Every layer of the infrastructure is redundant. No single component can take your site offline.

Architecture diagram showing redundancy at every layer: power, network, storage, compute, and load balancing

A single point of failure (SPOF) is any component whose failure would bring down the entire system. In many hosting environments, there are hidden single points of failure: a single database server, a single load balancer, a single network uplink, or even a single power feed. If any one of these fails, every site on the platform goes down.

Web60's infrastructure is designed from the ground up so that no single component is irreplaceable. Storage is triple-replicated. Compute capacity is distributed so that any server can be lost without exceeding capacity. Network connectivity uses multiple independent paths. Power is fed through redundant circuits with battery and generator backup.

This extends beyond hardware. Load balancing, SSL termination, DNS resolution, and database access all run across multiple instances. Even the monitoring system itself is distributed — a failure in monitoring doesn't leave the infrastructure unmonitored.

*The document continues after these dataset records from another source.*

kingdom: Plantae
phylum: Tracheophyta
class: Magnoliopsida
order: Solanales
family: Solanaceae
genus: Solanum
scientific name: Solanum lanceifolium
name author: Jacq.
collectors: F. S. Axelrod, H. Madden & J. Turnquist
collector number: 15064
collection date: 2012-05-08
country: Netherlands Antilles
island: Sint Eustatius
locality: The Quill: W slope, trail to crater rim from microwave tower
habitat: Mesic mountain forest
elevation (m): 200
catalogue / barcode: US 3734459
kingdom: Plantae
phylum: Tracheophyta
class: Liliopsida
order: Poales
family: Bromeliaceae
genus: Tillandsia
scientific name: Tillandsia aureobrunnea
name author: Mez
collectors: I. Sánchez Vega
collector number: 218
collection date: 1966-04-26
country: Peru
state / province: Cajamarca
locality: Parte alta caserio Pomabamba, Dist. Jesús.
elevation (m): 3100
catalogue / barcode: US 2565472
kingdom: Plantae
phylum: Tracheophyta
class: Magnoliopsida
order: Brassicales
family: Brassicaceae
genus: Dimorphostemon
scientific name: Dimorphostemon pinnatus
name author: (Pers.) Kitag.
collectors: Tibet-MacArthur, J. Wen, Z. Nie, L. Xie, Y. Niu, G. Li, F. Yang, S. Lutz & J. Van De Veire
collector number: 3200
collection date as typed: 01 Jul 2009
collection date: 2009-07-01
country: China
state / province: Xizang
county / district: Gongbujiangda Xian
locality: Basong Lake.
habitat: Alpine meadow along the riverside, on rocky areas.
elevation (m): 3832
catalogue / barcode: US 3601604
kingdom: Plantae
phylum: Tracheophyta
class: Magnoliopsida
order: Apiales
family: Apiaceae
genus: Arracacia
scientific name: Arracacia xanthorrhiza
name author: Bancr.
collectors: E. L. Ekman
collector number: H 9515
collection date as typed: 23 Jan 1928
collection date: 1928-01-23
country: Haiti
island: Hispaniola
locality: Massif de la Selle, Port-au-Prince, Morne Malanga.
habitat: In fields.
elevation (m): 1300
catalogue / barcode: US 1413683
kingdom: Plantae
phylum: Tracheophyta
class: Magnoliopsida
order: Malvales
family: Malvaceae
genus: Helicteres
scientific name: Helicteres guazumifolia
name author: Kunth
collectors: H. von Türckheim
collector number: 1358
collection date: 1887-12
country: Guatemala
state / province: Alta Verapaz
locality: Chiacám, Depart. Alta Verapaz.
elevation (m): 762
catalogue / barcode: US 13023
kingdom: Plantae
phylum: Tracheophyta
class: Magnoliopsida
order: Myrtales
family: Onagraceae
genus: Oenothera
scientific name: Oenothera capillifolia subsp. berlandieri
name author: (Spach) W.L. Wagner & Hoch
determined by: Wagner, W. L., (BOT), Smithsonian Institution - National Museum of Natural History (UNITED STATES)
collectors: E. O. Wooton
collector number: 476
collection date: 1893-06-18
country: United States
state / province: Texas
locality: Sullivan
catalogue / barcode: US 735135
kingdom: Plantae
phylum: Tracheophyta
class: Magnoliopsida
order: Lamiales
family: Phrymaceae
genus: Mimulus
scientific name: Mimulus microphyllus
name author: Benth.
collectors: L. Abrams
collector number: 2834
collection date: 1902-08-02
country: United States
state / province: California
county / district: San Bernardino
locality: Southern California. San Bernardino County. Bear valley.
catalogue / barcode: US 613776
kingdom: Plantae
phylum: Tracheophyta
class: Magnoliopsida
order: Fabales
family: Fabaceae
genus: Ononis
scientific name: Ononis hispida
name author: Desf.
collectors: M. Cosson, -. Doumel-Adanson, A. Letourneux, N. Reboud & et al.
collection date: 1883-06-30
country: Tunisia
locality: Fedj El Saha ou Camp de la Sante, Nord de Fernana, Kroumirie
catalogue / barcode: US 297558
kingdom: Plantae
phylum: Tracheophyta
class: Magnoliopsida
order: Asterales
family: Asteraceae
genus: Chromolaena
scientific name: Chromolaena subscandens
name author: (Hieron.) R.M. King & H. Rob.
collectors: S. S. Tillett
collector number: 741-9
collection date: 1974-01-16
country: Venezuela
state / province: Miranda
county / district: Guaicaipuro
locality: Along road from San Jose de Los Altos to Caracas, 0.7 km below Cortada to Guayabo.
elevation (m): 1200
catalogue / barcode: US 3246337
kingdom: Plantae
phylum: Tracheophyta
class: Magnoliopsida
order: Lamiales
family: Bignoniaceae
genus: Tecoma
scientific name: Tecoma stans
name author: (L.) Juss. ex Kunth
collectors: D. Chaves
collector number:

PowerDual feeds + UPS + Generator
NetworkMultiple independent paths
Storage3x replicated across nodes
ComputeN+1 server capacity
Load BalancingPrimary + secondary
MonitoringDistributed, self-monitoring

What this gives you

True high availability

Not marketing high-availability where "we'll fix it quickly" — actual architectural high availability where failures don't cause outages.

Maintenance without downtime

Any component can be taken offline for maintenance, firmware updates, or hardware replacement while the rest of the cluster continues serving traffic.

Resilience compounds

With triple replication and no single points of failure, multiple components must fail simultaneously to cause an outage. The probability of that is vanishingly small.

Confidence at every layer

From power to network to storage to compute — every layer has been designed with redundancy. There's no weak link in the chain.

How it all fits together

These four pillars aren't independent features bolted onto a standard hosting stack. They're integrated into a single architecture where each layer reinforces the others.

Storage + replication

NVMe drives provide the raw speed. Triple replication distributes that speed across three nodes, so reads are served from whichever responds fastest. You get both speed and safety.

Failover + redundancy

Automatic failover is only possible because there's always somewhere to fail over to. Three copies of every file and no single points of failure means healthy capacity is always available.

Zero SPOF = foundation

Eliminating single points of failure at every layer means automatic failover has multiple paths to choose from. True high availability requires redundancy everywhere.

The result: quiet reliability

You shouldn't have to think about your hosting. These four systems make hardware failures invisible, performance consistent, and your site simply there — every time.